June Nash: A Celebration of Life

February 1, 2020

June_Nash_pix.jpgBy Patty Kelly
Friday, March 20th at 6 pm in the Turquoise Room

June Nash- scholar, teacher, activist, mentor, feminist, political economist, mother, friend, wife, and extraordinary human- passed away in Massachusetts on December 9, 2019 at the age of 92. 

An exceptional writer, among her classic ethnographies are We Eat the Mines and the Mines Eat Us: Dependency and Exploitation in Bolivian Tin Mines (Columbia, 1979) and From Tank Town to High Tech: The Clash of Community and Industrial Cycles (SUNY 1989). Always ahead of her time, June’s attention to the role of women in a globalizing, unequal world was groundbreaking, resulting in influential collections such as Women and Change in Latin America (with Helen Safa, Bergin and Garvey, 1985) and Women, Men, and the International Division of Labor (with María Patricia Fernández-Kelly, SUNY, 1984). 

The 1994 Zapatista uprising only reinforced June’s commitment to the uses of anthropology in pursuit of social and economic justice. She produced an enormous amount of scholarship on the region, including In the Eyes of the Ancestors: Belief and Behavior in a Mayan Community (Waveland, 1985) and Mayan Visions: The Quest for Autonomy in an Age of Globalization (Routledge, 2002) and brought students into the thick of it, where we could witness and report on the EZLN's resistance to neoliberal capitalism first hand.
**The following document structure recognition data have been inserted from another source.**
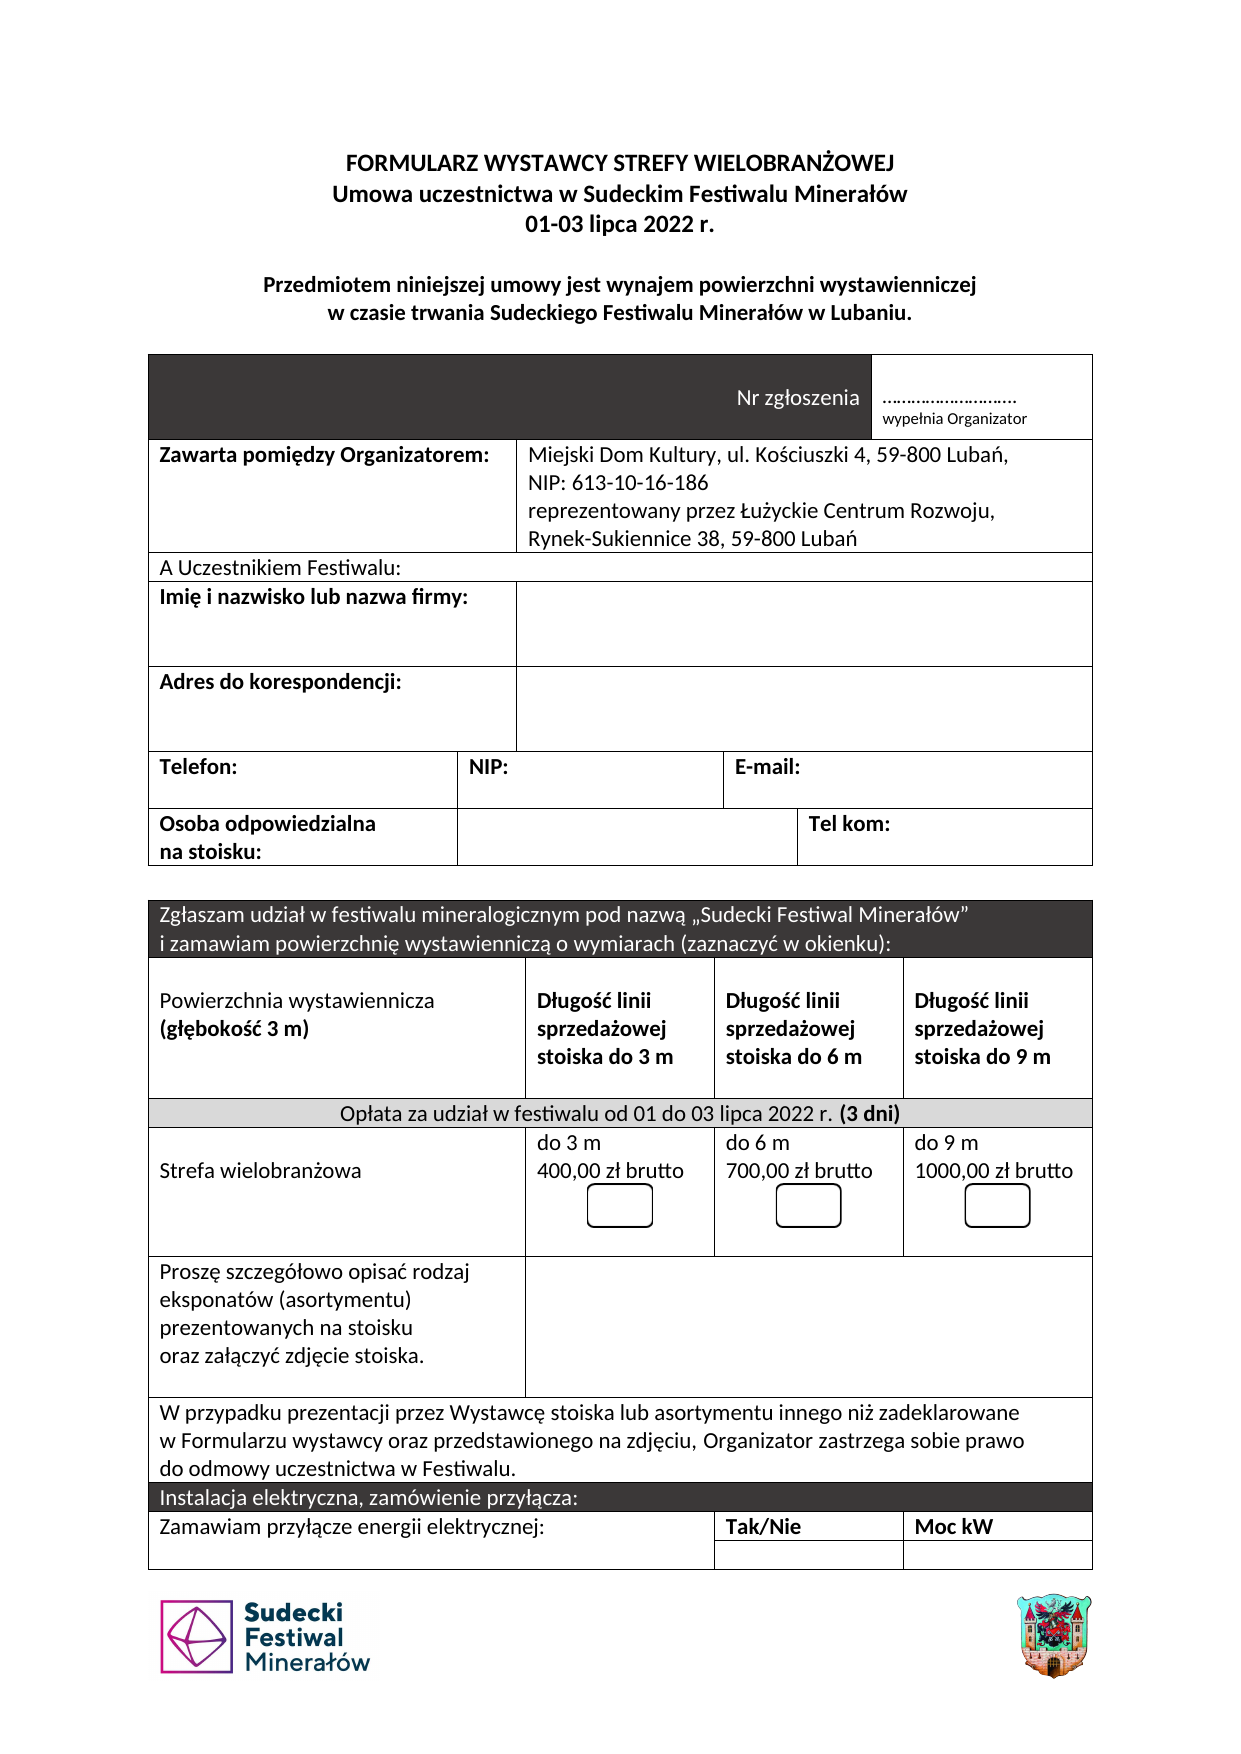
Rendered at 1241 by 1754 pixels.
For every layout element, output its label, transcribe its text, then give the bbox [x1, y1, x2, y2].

table_cell [715, 1541, 903, 1569]
table_cell Adres do korespondencji: [149, 667, 516, 751]
table_cell Opłata za udział w festiwalu od 01 do 03 lipca 2022 r. (3 dni) [149, 1099, 1092, 1127]
table_cell do 6 m 700,00 zł brutto [715, 1128, 903, 1256]
table_cell Zamawiam przyłącze energii elektrycznej: [149, 1512, 714, 1569]
table_cell Strefa wielobranżowa [149, 1128, 525, 1256]
table_cell Telefon: [149, 752, 457, 808]
table_cell do 3 m 400,00 zł brutto [526, 1128, 714, 1256]
text Przedmiotem niniejszej umowy jest wynajem powierzchni wystawienniczej [148, 270, 1093, 298]
picture [775, 1183, 842, 1228]
table_cell A Uczestnikiem Festiwalu: [149, 553, 1092, 581]
picture [1016, 1587, 1093, 1681]
text FORMULARZ WYSTAWCY STREFY WIELOBRANŻOWEJ [148, 148, 1093, 178]
table_cell Imię i nazwisko lub nazwa firmy: [149, 582, 516, 666]
table_cell [904, 1541, 1092, 1569]
table_cell [517, 582, 1092, 666]
table_cell [526, 1257, 1092, 1397]
text Umowa uczestnictwa w Sudeckim Festiwalu Minerałów [148, 178, 1093, 209]
table_cell Instalacja elektryczna, zamówienie przyłącza: [149, 1483, 1092, 1511]
table_cell E-mail: [724, 752, 1092, 808]
table_cell Powierzchnia wystawiennicza (głębokość 3 m) [149, 958, 525, 1098]
text 01-03 lipca 2022 r. [148, 209, 1093, 239]
table_cell do 9 m 1000,00 zł brutto [904, 1128, 1092, 1256]
table_cell Długość linii sprzedażowej stoiska do 6 m [715, 958, 903, 1098]
table_cell Długość linii sprzedażowej stoiska do 9 m [904, 958, 1092, 1098]
picture [587, 1183, 653, 1228]
table_cell Zawarta pomiędzy Organizatorem: [149, 440, 516, 552]
table_cell Tel kom: [798, 809, 1092, 865]
text w czasie trwania Sudeckiego Festiwalu Minerałów w Lubaniu. [148, 298, 1093, 326]
picture [147, 1591, 381, 1681]
table_cell [458, 809, 797, 865]
table_cell Miejski Dom Kultury, ul. Kościuszki 4, 59-800 Lubań, NIP: 613-10-16-186 reprezentowany przez Łużyckie Centrum Rozwoju, Rynek-Sukiennice 38, 59-800 Lubań [517, 440, 1092, 552]
table_cell Długość linii sprzedażowej stoiska do 3 m [526, 958, 714, 1098]
table_cell Tak/Nie [715, 1512, 903, 1540]
table_cell Moc kW [904, 1512, 1092, 1540]
table_cell NIP: [458, 752, 723, 808]
table_cell W przypadku prezentacji przez Wystawcę stoiska lub asortymentu innego niż zadeklarowane w Formularzu wystawcy oraz przedstawionego na zdjęciu, Organizator zastrzega sobie prawo do odmowy uczestnictwa w Festiwalu. [149, 1398, 1092, 1482]
table_cell Proszę szczegółowo opisać rodzaj eksponatów (asortymentu) prezentowanych na stoisku oraz załączyć zdjęcie stoiska. [149, 1257, 525, 1397]
table_cell Osoba odpowiedzialna na stoisku: [149, 809, 457, 865]
table_cell [517, 667, 1092, 751]
table_header ………………………. wypełnia Organizator [872, 355, 1092, 439]
picture [964, 1183, 1031, 1228]
table_header Nr zgłoszenia [149, 355, 871, 439]
table_header Zgłaszam udział w festiwalu mineralogicznym pod nazwą „Sudecki Festiwal Minerałów” i zamawiam powierzchnię wystawienniczą o wymiarach (zaznaczyć w okienku): [149, 901, 1092, 957]
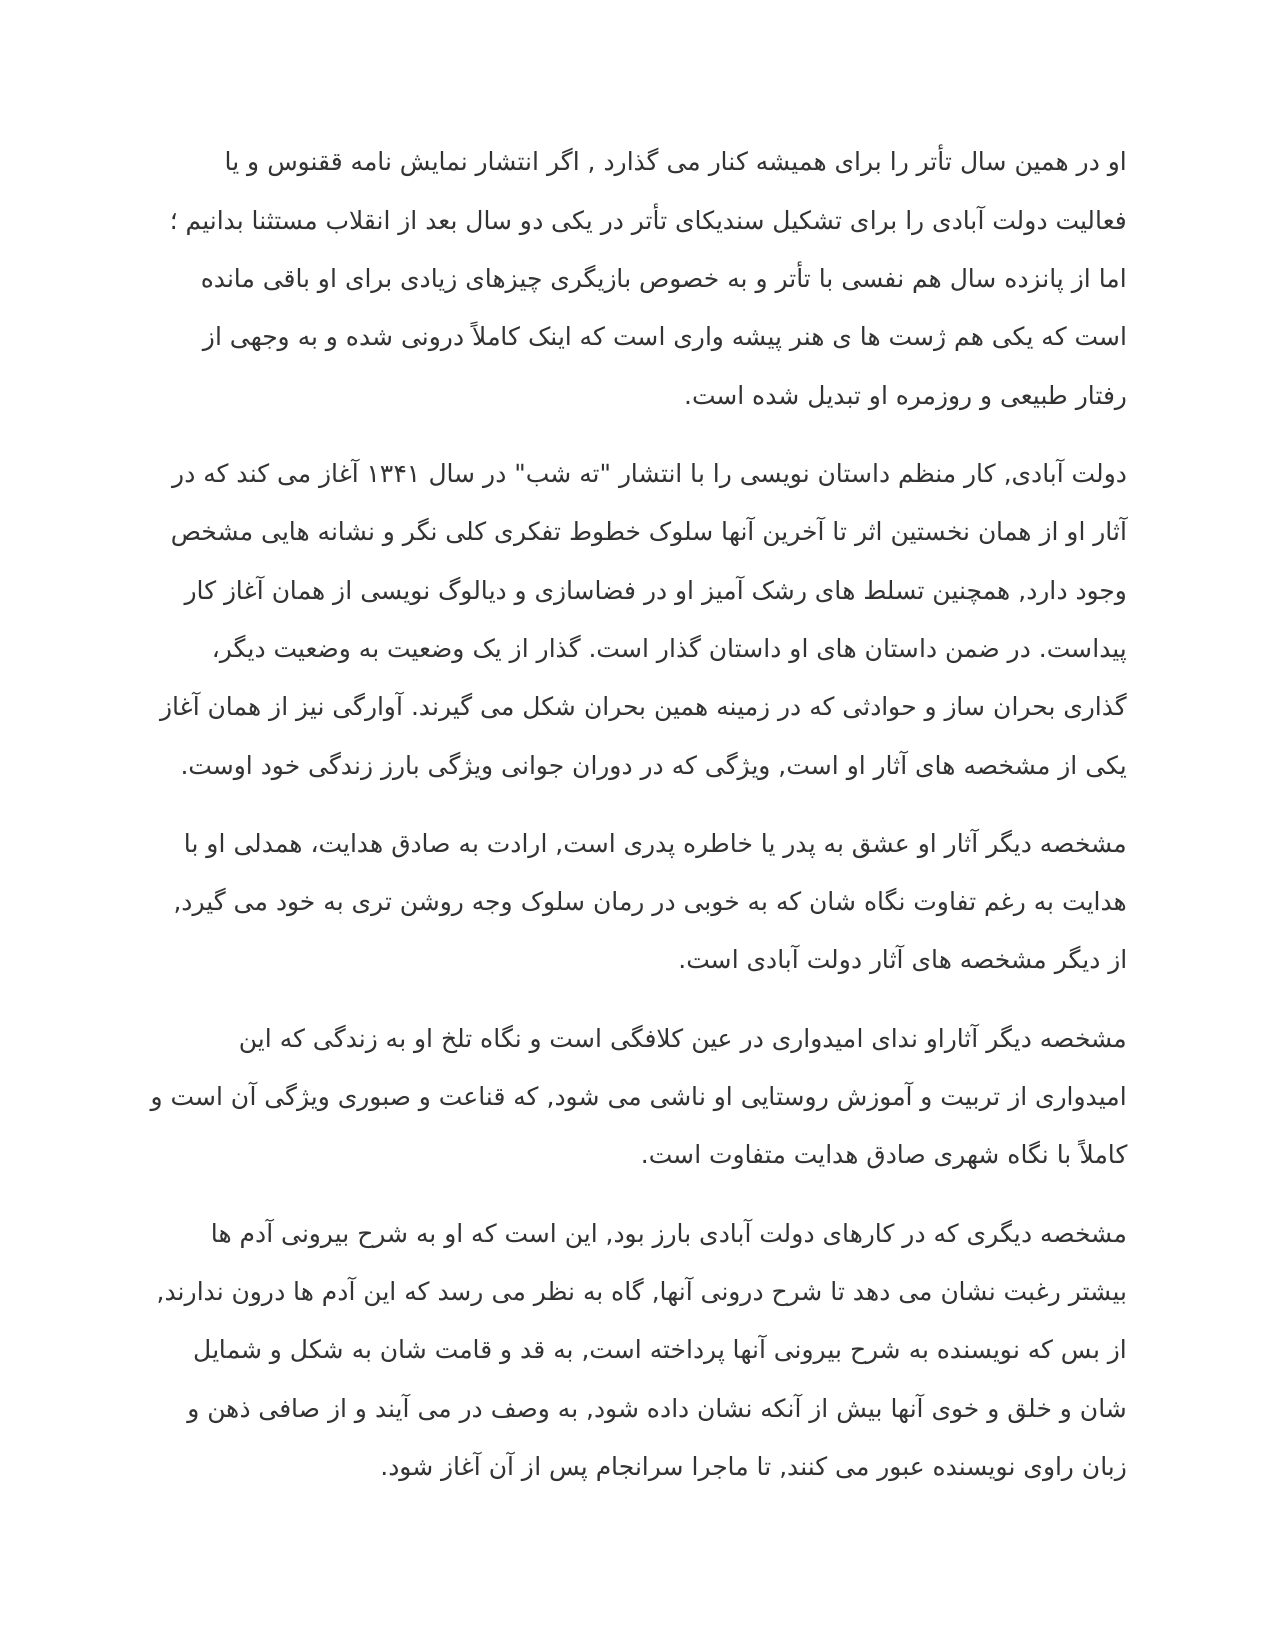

The impact of June’s work and life reaches far; she trained generations of anthropologists and social scientists at the Graduate Center at the City University of New York (where she was Professor Emerita), bringing us to field school in Chiapas, where we benefited from her vast knowledge, generous spirit, and absolute fearlessness. Field school with June resulted in ethnographies, activism, and even marriages. Those who were lucky enough to know June Nash will remember her as an indefatigable fieldworker, a dedicated professor, and a thrower of the best parties. 

Please join us to celebrate June’s extraordinary life and legacy at this year’s SfAA Annual Meeting on Friday, March 20th at 6 pm in the Turquoise Room. Come with your favorite memories, stories and photographs and raise a toast to our teacher and friend.